• [Exercise aim]
Your task is to give the entries back exactly, leaving nothing out.

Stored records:
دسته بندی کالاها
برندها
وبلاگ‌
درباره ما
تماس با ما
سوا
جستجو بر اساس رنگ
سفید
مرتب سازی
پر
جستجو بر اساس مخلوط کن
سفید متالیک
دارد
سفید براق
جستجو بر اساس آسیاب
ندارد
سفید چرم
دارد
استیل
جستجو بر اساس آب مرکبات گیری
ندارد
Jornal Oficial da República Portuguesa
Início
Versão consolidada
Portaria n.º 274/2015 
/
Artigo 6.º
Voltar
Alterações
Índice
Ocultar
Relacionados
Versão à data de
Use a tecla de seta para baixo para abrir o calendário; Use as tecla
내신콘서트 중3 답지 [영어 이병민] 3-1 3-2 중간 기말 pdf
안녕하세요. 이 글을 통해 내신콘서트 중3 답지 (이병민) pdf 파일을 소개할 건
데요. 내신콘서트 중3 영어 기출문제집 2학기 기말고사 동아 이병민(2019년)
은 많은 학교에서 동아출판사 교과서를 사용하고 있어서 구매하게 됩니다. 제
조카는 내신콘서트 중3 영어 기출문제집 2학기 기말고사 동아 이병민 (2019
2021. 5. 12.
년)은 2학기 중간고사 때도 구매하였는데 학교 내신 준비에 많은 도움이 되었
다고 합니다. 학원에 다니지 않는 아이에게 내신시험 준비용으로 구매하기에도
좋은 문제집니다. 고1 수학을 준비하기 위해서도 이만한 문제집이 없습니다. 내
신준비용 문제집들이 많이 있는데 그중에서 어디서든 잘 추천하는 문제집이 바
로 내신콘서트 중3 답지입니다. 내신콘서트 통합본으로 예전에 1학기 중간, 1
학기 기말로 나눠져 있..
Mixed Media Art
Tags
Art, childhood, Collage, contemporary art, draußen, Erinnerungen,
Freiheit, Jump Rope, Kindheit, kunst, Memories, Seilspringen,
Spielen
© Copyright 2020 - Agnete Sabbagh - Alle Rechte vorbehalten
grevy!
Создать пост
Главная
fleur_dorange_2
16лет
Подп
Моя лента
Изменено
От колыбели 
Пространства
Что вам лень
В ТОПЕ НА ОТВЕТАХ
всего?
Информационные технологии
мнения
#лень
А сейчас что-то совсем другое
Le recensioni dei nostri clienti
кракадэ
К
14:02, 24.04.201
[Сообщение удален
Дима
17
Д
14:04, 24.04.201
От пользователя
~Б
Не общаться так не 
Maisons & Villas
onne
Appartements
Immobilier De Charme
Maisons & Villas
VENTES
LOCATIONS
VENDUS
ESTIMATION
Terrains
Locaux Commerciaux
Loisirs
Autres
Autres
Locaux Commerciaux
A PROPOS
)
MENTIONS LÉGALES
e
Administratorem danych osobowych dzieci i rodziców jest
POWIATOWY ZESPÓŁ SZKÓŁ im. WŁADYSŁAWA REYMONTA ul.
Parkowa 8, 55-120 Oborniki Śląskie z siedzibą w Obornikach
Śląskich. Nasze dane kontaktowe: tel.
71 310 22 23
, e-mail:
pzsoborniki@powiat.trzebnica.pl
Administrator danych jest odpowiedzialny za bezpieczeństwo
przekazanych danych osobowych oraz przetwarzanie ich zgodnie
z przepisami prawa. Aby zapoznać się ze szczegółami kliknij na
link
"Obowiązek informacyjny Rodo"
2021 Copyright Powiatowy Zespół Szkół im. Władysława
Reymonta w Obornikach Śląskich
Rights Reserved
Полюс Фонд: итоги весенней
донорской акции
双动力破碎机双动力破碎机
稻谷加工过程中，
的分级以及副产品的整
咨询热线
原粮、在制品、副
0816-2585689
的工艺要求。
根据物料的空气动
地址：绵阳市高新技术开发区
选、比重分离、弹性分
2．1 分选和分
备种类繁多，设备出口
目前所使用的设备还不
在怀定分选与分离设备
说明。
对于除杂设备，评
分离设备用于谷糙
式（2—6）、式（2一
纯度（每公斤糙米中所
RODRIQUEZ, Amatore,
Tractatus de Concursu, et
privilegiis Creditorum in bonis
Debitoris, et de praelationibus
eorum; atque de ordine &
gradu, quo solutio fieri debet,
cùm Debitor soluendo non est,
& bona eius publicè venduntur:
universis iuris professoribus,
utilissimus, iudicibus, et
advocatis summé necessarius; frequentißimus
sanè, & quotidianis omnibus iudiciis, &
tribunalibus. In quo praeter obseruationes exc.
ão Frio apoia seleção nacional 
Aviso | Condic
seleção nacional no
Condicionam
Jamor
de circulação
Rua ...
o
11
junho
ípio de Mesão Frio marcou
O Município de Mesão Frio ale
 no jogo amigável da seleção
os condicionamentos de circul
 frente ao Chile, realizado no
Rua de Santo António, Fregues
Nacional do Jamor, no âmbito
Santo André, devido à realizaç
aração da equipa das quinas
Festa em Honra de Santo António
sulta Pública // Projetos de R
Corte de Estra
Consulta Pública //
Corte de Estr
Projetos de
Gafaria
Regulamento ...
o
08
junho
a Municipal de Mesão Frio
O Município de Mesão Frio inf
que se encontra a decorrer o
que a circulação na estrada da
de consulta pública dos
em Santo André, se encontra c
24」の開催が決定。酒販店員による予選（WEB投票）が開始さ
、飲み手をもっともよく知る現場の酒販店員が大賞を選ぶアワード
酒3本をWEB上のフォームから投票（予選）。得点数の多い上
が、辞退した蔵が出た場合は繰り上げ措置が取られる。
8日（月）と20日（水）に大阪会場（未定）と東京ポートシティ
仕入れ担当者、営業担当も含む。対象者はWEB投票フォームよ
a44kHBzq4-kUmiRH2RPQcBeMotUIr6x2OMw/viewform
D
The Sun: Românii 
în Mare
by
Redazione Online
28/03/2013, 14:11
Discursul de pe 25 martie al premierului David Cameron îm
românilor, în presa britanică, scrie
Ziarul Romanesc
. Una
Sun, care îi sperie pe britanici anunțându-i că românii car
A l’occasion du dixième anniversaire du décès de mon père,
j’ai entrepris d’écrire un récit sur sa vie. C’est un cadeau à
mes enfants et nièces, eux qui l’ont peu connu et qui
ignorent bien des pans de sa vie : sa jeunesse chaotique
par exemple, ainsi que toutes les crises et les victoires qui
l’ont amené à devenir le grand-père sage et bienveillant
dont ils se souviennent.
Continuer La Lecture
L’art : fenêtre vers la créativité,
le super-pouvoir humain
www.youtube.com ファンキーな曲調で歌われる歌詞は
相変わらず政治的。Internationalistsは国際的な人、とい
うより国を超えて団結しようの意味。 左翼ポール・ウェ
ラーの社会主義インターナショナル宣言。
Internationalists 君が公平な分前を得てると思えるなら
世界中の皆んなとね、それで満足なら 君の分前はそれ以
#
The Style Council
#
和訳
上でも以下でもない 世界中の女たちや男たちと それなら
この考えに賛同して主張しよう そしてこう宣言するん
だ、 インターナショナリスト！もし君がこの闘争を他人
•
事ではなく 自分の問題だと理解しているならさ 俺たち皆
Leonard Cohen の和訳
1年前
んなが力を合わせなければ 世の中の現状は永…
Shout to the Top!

• [Output below]
دسته بندی کالاها
برندها
وبلاگ‌
درباره ما
تماس با ما
سوا
جستجو بر اساس رنگ
سفید
مرتب سازی
پر
جستجو بر اساس مخلوط کن
سفید متالیک
دارد
سفید براق
جستجو بر اساس آسیاب
ندارد
سفید چرم
دارد
استیل
جستجو بر اساس آب مرکبات گیری
ندارد
Jornal Oficial da República Portuguesa
Início
Versão consolidada
Portaria n.º 274/2015 
/
Artigo 6.º
Voltar
Alterações
Índice
Ocultar
Relacionados
Versão à data de
Use a tecla de seta para baixo para abrir o calendário; Use as tecla
내신콘서트 중3 답지 [영어 이병민] 3-1 3-2 중간 기말 pdf
안녕하세요. 이 글을 통해 내신콘서트 중3 답지 (이병민) pdf 파일을 소개할 건
데요. 내신콘서트 중3 영어 기출문제집 2학기 기말고사 동아 이병민(2019년)
은 많은 학교에서 동아출판사 교과서를 사용하고 있어서 구매하게 됩니다. 제
조카는 내신콘서트 중3 영어 기출문제집 2학기 기말고사 동아 이병민 (2019
2021. 5. 12.
년)은 2학기 중간고사 때도 구매하였는데 학교 내신 준비에 많은 도움이 되었
다고 합니다. 학원에 다니지 않는 아이에게 내신시험 준비용으로 구매하기에도
좋은 문제집니다. 고1 수학을 준비하기 위해서도 이만한 문제집이 없습니다. 내
신준비용 문제집들이 많이 있는데 그중에서 어디서든 잘 추천하는 문제집이 바
로 내신콘서트 중3 답지입니다. 내신콘서트 통합본으로 예전에 1학기 중간, 1
학기 기말로 나눠져 있..
Mixed Media Art
Tags
Art, childhood, Collage, contemporary art, draußen, Erinnerungen,
Freiheit, Jump Rope, Kindheit, kunst, Memories, Seilspringen,
Spielen
© Copyright 2020 - Agnete Sabbagh - Alle Rechte vorbehalten
grevy!
Создать пост
Главная
fleur_dorange_2
16лет
Подп
Моя лента
Изменено
От колыбели 
Пространства
Что вам лень
В ТОПЕ НА ОТВЕТАХ
всего?
Информационные технологии
мнения
#лень
А сейчас что-то совсем другое
Le recensioni dei nostri clienti
кракадэ
К
14:02, 24.04.201
[Сообщение удален
Дима
17
Д
14:04, 24.04.201
От пользователя
~Б
Не общаться так не 
Maisons & Villas
onne
Appartements
Immobilier De Charme
Maisons & Villas
VENTES
LOCATIONS
VENDUS
ESTIMATION
Terrains
Locaux Commerciaux
Loisirs
Autres
Autres
Locaux Commerciaux
A PROPOS
)
MENTIONS LÉGALES
e
Administratorem danych osobowych dzieci i rodziców jest
POWIATOWY ZESPÓŁ SZKÓŁ im. WŁADYSŁAWA REYMONTA ul.
Parkowa 8, 55-120 Oborniki Śląskie z siedzibą w Obornikach
Śląskich. Nasze dane kontaktowe: tel.
71 310 22 23
, e-mail:
pzsoborniki@powiat.trzebnica.pl
Administrator danych jest odpowiedzialny za bezpieczeństwo
przekazanych danych osobowych oraz przetwarzanie ich zgodnie
z przepisami prawa. Aby zapoznać się ze szczegółami kliknij na
link
"Obowiązek informacyjny Rodo"
2021 Copyright Powiatowy Zespół Szkół im. Władysława
Reymonta w Obornikach Śląskich
Rights Reserved
Полюс Фонд: итоги весенней
донорской акции
双动力破碎机双动力破碎机
稻谷加工过程中，
的分级以及副产品的整
咨询热线
原粮、在制品、副
0816-2585689
的工艺要求。
根据物料的空气动
地址：绵阳市高新技术开发区
选、比重分离、弹性分
2．1 分选和分
备种类繁多，设备出口
目前所使用的设备还不
在怀定分选与分离设备
说明。
对于除杂设备，评
分离设备用于谷糙
式（2—6）、式（2一
纯度（每公斤糙米中所
RODRIQUEZ, Amatore,
Tractatus de Concursu, et
privilegiis Creditorum in bonis
Debitoris, et de praelationibus
eorum; atque de ordine &
gradu, quo solutio fieri debet,
cùm Debitor soluendo non est,
& bona eius publicè venduntur:
universis iuris professoribus,
utilissimus, iudicibus, et
advocatis summé necessarius; frequentißimus
sanè, & quotidianis omnibus iudiciis, &
tribunalibus. In quo praeter obseruationes exc.
ão Frio apoia seleção nacional 
Aviso | Condic
seleção nacional no
Condicionam
Jamor
de circulação
Rua ...
o
11
junho
ípio de Mesão Frio marcou
O Município de Mesão Frio ale
 no jogo amigável da seleção
os condicionamentos de circul
 frente ao Chile, realizado no
Rua de Santo António, Fregues
Nacional do Jamor, no âmbito
Santo André, devido à realizaç
aração da equipa das quinas
Festa em Honra de Santo António
sulta Pública // Projetos de R
Corte de Estra
Consulta Pública //
Corte de Estr
Projetos de
Gafaria
Regulamento ...
o
08
junho
a Municipal de Mesão Frio
O Município de Mesão Frio inf
que se encontra a decorrer o
que a circulação na estrada da
de consulta pública dos
em Santo André, se encontra c
24」の開催が決定。酒販店員による予選（WEB投票）が開始さ
、飲み手をもっともよく知る現場の酒販店員が大賞を選ぶアワード
酒3本をWEB上のフォームから投票（予選）。得点数の多い上
が、辞退した蔵が出た場合は繰り上げ措置が取られる。
8日（月）と20日（水）に大阪会場（未定）と東京ポートシティ
仕入れ担当者、営業担当も含む。対象者はWEB投票フォームよ
a44kHBzq4-kUmiRH2RPQcBeMotUIr6x2OMw/viewform
D
The Sun: Românii 
în Mare
by
Redazione Online
28/03/2013, 14:11
Discursul de pe 25 martie al premierului David Cameron îm
românilor, în presa britanică, scrie
Ziarul Romanesc
. Una
Sun, care îi sperie pe britanici anunțându-i că românii car
A l’occasion du dixième anniversaire du décès de mon père,
j’ai entrepris d’écrire un récit sur sa vie. C’est un cadeau à
mes enfants et nièces, eux qui l’ont peu connu et qui
ignorent bien des pans de sa vie : sa jeunesse chaotique
par exemple, ainsi que toutes les crises et les victoires qui
l’ont amené à devenir le grand-père sage et bienveillant
dont ils se souviennent.
Continuer La Lecture
L’art : fenêtre vers la créativité,
le super-pouvoir humain
www.youtube.com ファンキーな曲調で歌われる歌詞は
相変わらず政治的。Internationalistsは国際的な人、とい
うより国を超えて団結しようの意味。 左翼ポール・ウェ
ラーの社会主義インターナショナル宣言。
Internationalists 君が公平な分前を得てると思えるなら
世界中の皆んなとね、それで満足なら 君の分前はそれ以
#
The Style Council
#
和訳
上でも以下でもない 世界中の女たちや男たちと それなら
この考えに賛同して主張しよう そしてこう宣言するん
だ、 インターナショナリスト！もし君がこの闘争を他人
•
事ではなく 自分の問題だと理解しているならさ 俺たち皆
Leonard Cohen の和訳
1年前
んなが力を合わせなければ 世の中の現状は永…
Shout to the Top!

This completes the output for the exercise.